▸ Texto fornecido
■ ■ ■

A partir de tal critério, adota-se percentuais escalonados, a serem aplicados de acordo com o valor da condenação/proveito econômico e grau de zelo do profissional, trabalho desempenhado e tempo exigido para tanto. Eis os termos em que positivado o referido critério - art. 85, §3º, do CPC/15:
“Art. 85 – (...)
§ 3o Nas causas em que a Fazenda Pública for parte, a fixação dos honorários observará os critérios estabelecidos nos incisos I a IV do § 2o e os seguintes percentuais:
I - mínimo de dez e máximo de vinte por cento sobre o valor da condenação ou do proveito econômico obtido até 200 (duzentos) salários-mínimos;
II - mínimo de oito e máximo de dez por cento sobre o valor da condenação ou do proveito econômico obtido acima de 200 (duzentos) salários-mínimos até 2.000 (dois mil) salários-mínimos;
III - mínimo de cinco e máximo de oito por cento sobre o valor da condenação ou do proveito econômico obtido acima de 2.000 (dois mil) salários-mínimos até 20.000 (vinte mil) salários-mínimos;
IV - mínimo de três e máximo de cinco por cento sobre o valor da condenação ou do proveito econômico obtido acima de 20.000 (vinte mil) salários-mínimos até 100.000 (cem mil) salários-mínimos;
V - mínimo de um e máximo de três por cento sobre o valor da condenação ou do proveito econômico obtido acima de 100.000 (cem mil) salários-mínimos.” (g.n.)

■ ■ ■

▸ Trecho de origem
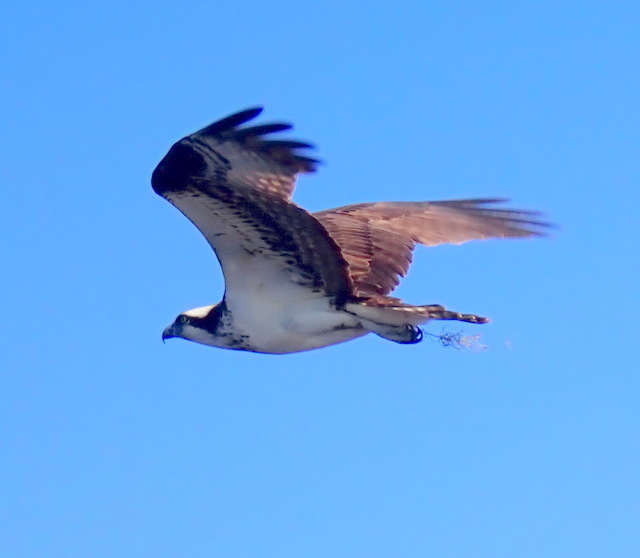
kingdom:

■ ■ ■

▸ Exercícios
1. No texto sobre honorários nas causas da Fazenda Pública, quais são os percentuais mínimo e máximo para condenação ou proveito econômico acima de 200 até 2.000 salários-mínimos?
2. Dê prosseguimento ao texto sobre honorários nas causas da Fazenda Pública a partir do ponto em que ele termina.

▸ Respostas por tarefa
1. Mínimo de oito e máximo de dez por cento.

2.
Note-se que os termos “condenação” e “proveito econômico” mencionados em cada inciso denotam, em consonância com o caput do citado §3º, que tais percentuais devem ser aplicados seja a Fazenda Pública vencedora ou vencida.
Tais disposições do novel Diploma Processual inovam ao estabelecer critério específico de cobrança de verba honorária para o caso de a Fazenda Pública restar vencedora, uma vez que o antigo CPC (1973)1 estabelecia critério específico (equitativo) apenas para o caso de revés fazendário.
De fato, nos termos do CPC/73, a hipótese de êxito fazendário não dispunha de previsão específica quanto ao critério de fixação de verba honorária, sujeitando-se ao critério geral, previsto aos processos de pessoas naturais e jurídicas, de direito publicou ou privado, no patamar de 10% a 20% sobre o valor da condenação (art. 20, §3º).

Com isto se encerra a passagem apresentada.